FROM "public"."asn_blocks"
         FULL JOIN "public"."city_blocks" ON "asn_blocks"."network" = "city_blocks"."network"
         FULL JOIN "public"."country_blocks" ON "asn_blocks"."network" = "country_blocks"."network"
WHERE "asn_blocks"."network" = '1.0.0.0/24'
   OR "city_blocks"."network" = '1.0.0.0/24' AND "asn_blocks"."network" IS NULL
   OR "country_blocks"."network" = '1.0.0.0/24' AND "asn_blocks"."network" IS NULL AND "city_blocks"."network" IS NULL

Ok, thanks that helps.
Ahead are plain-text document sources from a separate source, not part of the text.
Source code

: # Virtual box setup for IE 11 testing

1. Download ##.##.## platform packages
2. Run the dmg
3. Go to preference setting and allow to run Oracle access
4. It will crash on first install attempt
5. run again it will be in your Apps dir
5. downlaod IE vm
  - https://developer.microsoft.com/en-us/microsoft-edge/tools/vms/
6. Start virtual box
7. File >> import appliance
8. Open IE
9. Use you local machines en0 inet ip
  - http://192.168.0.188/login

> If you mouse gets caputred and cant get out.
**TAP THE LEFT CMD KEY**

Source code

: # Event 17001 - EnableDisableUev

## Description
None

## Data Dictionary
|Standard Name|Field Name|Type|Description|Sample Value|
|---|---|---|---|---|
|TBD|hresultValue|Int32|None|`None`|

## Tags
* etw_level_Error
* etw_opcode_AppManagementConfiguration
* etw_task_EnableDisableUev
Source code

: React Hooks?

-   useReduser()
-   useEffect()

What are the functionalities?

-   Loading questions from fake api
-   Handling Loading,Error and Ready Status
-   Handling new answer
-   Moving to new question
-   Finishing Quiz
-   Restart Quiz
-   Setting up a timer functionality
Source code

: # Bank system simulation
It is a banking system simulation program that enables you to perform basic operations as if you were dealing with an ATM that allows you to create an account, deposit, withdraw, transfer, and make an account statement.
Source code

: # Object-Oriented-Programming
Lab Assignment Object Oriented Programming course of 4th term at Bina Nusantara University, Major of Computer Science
I missed that weird join in the other view.

Can you share the Postgres plan for the Stardog-generated query?

The Postgres query plan for the Stardog generated SQL

 Hash Full Join  (cost=40586.29..382492.61 rows=5 width=101)
   Hash Cond: ((asn_blocks.network)::text = (country_blocks.network)::text)
   Filter: (((asn_blocks.network)::text = '1.0.0.0/24'::text) OR (((city_blocks.network)::text = '1.0.0.0/24'::text) AND (asn_blocks.network IS NULL)) OR (((country_blocks.network)::text = '1.0.0.0/24'::te
xt) AND (asn_blocks.network IS NULL) AND (city_blocks.network IS NULL)))
   ->  Hash Full Join  (cost=24126.09..238766.40 rows=2620585 width=71)
         Hash Cond: ((city_blocks.network)::text = (asn_blocks.network)::text)
         ->  Seq Scan on city_blocks  (cost=0.00..127325.85 rows=2620585 width=46)
         ->  Hash  (cost=14374.15..14374.15 rows=504315 width=25)
               ->  Seq Scan on asn_blocks  (cost=0.00..14374.15 rows=504315 width=25)
   ->  Hash  (cost=8620.31..8620.31 rows=405431 width=30)
         ->  Seq Scan on country_blocks  (cost=0.00..8620.31 rows=405431 width=30)
(10 rows)

This topic was automatically closed 14 days after the last reply. New replies are no longer allowed.